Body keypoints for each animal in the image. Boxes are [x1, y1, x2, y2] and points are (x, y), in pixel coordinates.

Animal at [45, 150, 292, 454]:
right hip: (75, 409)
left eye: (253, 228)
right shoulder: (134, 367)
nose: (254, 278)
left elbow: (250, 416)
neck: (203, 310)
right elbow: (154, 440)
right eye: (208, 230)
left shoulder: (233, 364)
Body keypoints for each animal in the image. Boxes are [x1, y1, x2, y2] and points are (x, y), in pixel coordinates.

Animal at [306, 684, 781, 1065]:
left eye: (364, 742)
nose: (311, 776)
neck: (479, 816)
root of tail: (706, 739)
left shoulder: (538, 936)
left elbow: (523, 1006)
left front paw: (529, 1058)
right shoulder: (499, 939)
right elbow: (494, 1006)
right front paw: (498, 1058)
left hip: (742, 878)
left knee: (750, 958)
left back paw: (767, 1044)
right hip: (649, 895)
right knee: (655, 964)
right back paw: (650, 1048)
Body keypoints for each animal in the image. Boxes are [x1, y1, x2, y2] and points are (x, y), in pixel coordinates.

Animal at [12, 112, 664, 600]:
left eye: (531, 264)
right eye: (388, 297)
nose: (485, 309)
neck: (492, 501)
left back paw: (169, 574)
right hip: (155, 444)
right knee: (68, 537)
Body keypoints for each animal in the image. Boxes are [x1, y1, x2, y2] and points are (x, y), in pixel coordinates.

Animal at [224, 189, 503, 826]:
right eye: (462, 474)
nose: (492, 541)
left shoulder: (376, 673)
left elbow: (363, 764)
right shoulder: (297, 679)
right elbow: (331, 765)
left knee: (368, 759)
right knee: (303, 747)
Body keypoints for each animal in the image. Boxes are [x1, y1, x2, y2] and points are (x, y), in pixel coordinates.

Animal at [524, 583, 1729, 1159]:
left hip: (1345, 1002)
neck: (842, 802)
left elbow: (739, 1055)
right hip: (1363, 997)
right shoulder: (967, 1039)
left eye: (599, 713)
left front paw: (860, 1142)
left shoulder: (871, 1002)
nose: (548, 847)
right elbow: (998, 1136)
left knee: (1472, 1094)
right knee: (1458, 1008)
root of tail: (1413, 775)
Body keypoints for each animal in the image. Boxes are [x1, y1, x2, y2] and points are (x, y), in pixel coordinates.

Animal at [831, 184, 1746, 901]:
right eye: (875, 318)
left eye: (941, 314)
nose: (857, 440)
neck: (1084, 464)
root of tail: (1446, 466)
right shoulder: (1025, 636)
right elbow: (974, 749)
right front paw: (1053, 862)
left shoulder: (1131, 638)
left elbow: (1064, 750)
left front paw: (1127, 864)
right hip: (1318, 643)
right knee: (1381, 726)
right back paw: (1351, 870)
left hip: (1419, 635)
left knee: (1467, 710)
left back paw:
━━━━
• _Your assignment_
Would you return all of the data exactly as given?

• _Written solution_
Body keypoints for each animal in the image. Boxes are [x1, y1, x2, y2] and points are (x, y), in pixel coordinates.

Animal at [45, 150, 292, 454]:
right hip: (75, 409)
left eye: (253, 228)
right shoulder: (134, 367)
nose: (254, 278)
left elbow: (250, 416)
neck: (203, 310)
right elbow: (154, 440)
right eye: (208, 230)
left shoulder: (233, 364)
Body keypoints for each animal in the image. Boxes are [x1, y1, x2, y2] and points are (x, y), in pixel coordinates.

Animal at [306, 684, 781, 1065]:
left eye: (364, 742)
nose: (311, 776)
neck: (479, 816)
root of tail: (706, 739)
left shoulder: (538, 936)
left elbow: (523, 1006)
left front paw: (529, 1058)
right shoulder: (499, 939)
right elbow: (494, 1006)
right front paw: (498, 1058)
left hip: (742, 878)
left knee: (750, 958)
left back paw: (767, 1044)
right hip: (649, 895)
right knee: (655, 964)
right back paw: (650, 1048)
Body keypoints for each animal in the image. Boxes are [x1, y1, x2, y2] and points are (x, y), in pixel coordinates.

Animal at [12, 112, 664, 600]:
left eye: (531, 264)
right eye: (388, 297)
nose: (485, 309)
neck: (492, 501)
left back paw: (169, 574)
right hip: (155, 444)
right knee: (68, 537)
Body keypoints for each animal in the image. Boxes are [x1, y1, x2, y2] and points are (x, y), in pixel coordinates.

Animal at [224, 189, 503, 826]:
right eye: (462, 474)
nose: (492, 541)
left shoulder: (376, 673)
left elbow: (363, 764)
right shoulder: (297, 679)
right elbow: (331, 765)
left knee: (368, 759)
right knee: (303, 747)
Body keypoints for each animal in the image. Boxes are [x1, y1, x2, y2] and points are (x, y), in pixel coordinates.

Animal at [524, 583, 1729, 1159]:
left hip: (1345, 1002)
neck: (842, 802)
left elbow: (739, 1055)
right hip: (1363, 997)
right shoulder: (967, 1039)
left eye: (599, 713)
left front paw: (860, 1142)
left shoulder: (871, 1002)
nose: (548, 847)
right elbow: (998, 1136)
left knee: (1472, 1094)
right knee: (1458, 1008)
root of tail: (1413, 775)
Body keypoints for each animal in the image. Boxes are [x1, y1, x2, y2] and points are (x, y), in pixel coordinates.

Animal at [831, 184, 1746, 901]:
right eye: (875, 318)
left eye: (941, 314)
nose: (857, 440)
neck: (1084, 464)
root of tail: (1446, 466)
right shoulder: (1025, 636)
right elbow: (974, 749)
right front paw: (1053, 862)
left shoulder: (1131, 638)
left elbow: (1064, 750)
left front paw: (1127, 864)
right hip: (1318, 643)
right knee: (1381, 726)
right back paw: (1351, 870)
left hip: (1419, 635)
left knee: (1467, 710)
left back paw:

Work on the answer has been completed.